Immediately after charging the battery, the radio when hooked up to the new charged brute merely buzzes.



The magic fix

There's one way around this that works somewhat reliably, and that's to do what's called a 'battery terminal rub start'. This entails the following

  1. Attach the radio to the keyer, (which  also sends p9ower up to the radio in the antenna) by plugging its Ethernet cable in. The batter is disconnected at this state.
  2. Attach the keyer's negative terminal wire to the negative battery terminal
  3. Do not attach the radio's positive terminal wire to the battery. Intead:
  4. Rub the edge of the keyer's terminal wire on the gnurled surface of the positive battery terminal. Be clumsy about it, bumping the wire back off of the terminal with some regularity.
At some point, you'll hear the keyer chip make it's 73 tone meaning it's successfully booted. The radio works as a radio rather than a buzzer after that.

Yes, starting the radio really is like starting an old pickup truck.

Observations

This morning, I finally recorded my observations of one of these incidents. Here they are:

Initial setup

The battery had been charging. I removed it from the charger, fully attached the battery wires as shown in the first picture above, then plugged the Ethernet cable that travels up to the radio into the keyer as shown  below.

The radio immediately buzzed rather than booting the keyer.

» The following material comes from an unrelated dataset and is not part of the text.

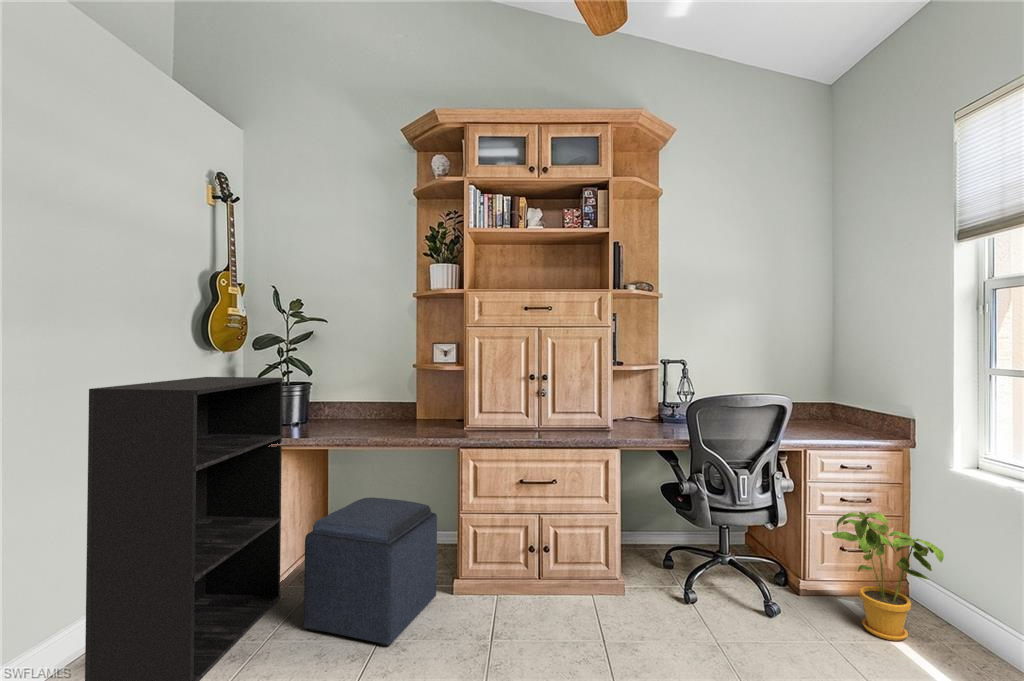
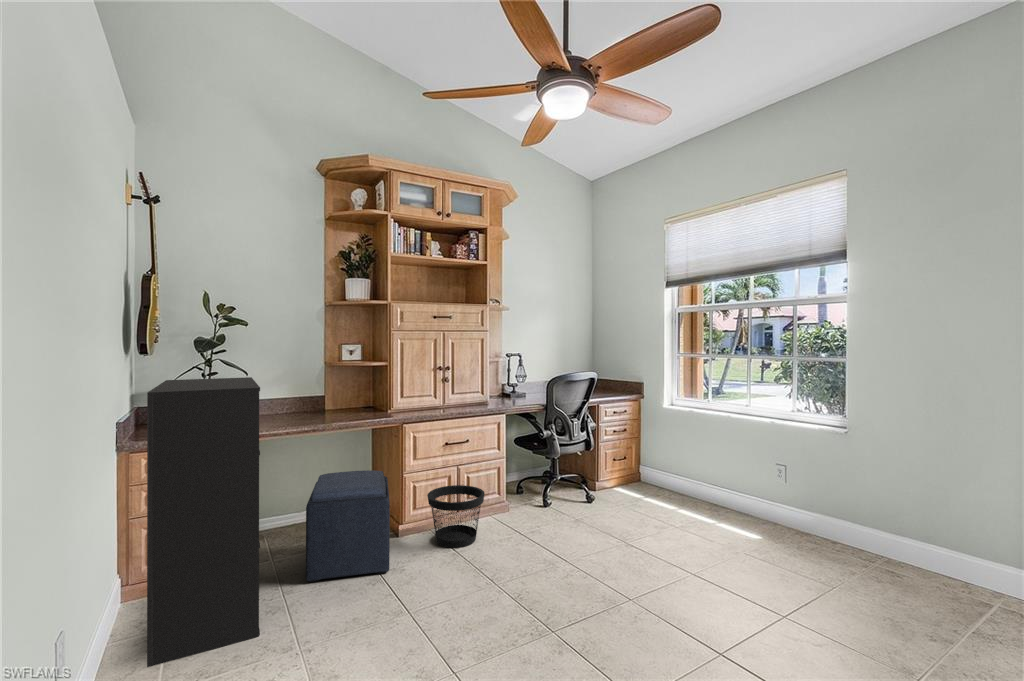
house plant: present [832,512,944,641] -> none [613,433,666,500]
wastebasket: none [474,540,555,638] -> present [427,485,485,548]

I pull out the cable, and reinserted it. More buzzzing.

I then:
  1. Disconnected both wires of the battery
  2. Plugged the Ethernet cable into the keyer again.
    1. Immediately heard a capacitor discharging through the headphones.
  3. Attached the negative battery lead
  4. Rubbed the positive lead against the gnurled side of the positive battery terminal as shown below
    1. I  repeated this rub process twice and was greeted with a booting keyer on the second try.
  5. The first time I used the memory keyer, it turned itself off after CQ.
  6. I manually keyed a few CQ calls.
  7. I tried the memory keyer again. It worked past the CQ, but stopped when I removed the headphones (decoupled myself from the system.)
  8. I wore the headphones as the memory keyer successfully ran seven CQ cycles.
  9. After that,  the memory keyer worked whether I was wearing the headphones or not.
I don't know what it all means yet, but it stinks of stray capacitance in the system to me.

Here's the gnurled battery terminal as photographed by Tawnse, the eight year-old radio engineer here at the house.



In this picture, the keyer power wire is in its normal working position. For rub starts, the wire is removed and the edge of the terminal ring is clumsily rubbed along the gnurls until the keyer boots.

More on this soon I hope.

For those not familiar with Project TouCans, the radio and amp are embedded 'Flying Rockmite' style at the feed point of the half wave dipole that sweeps from just above the kitchen window on the second story of the house, across the backyard to a wooden pole mounted on top of the fence at the downhill edge of the yard. The radio and amp are in the pineapple and tuna can in the antenna. That's the Ethernet cable suspended below them.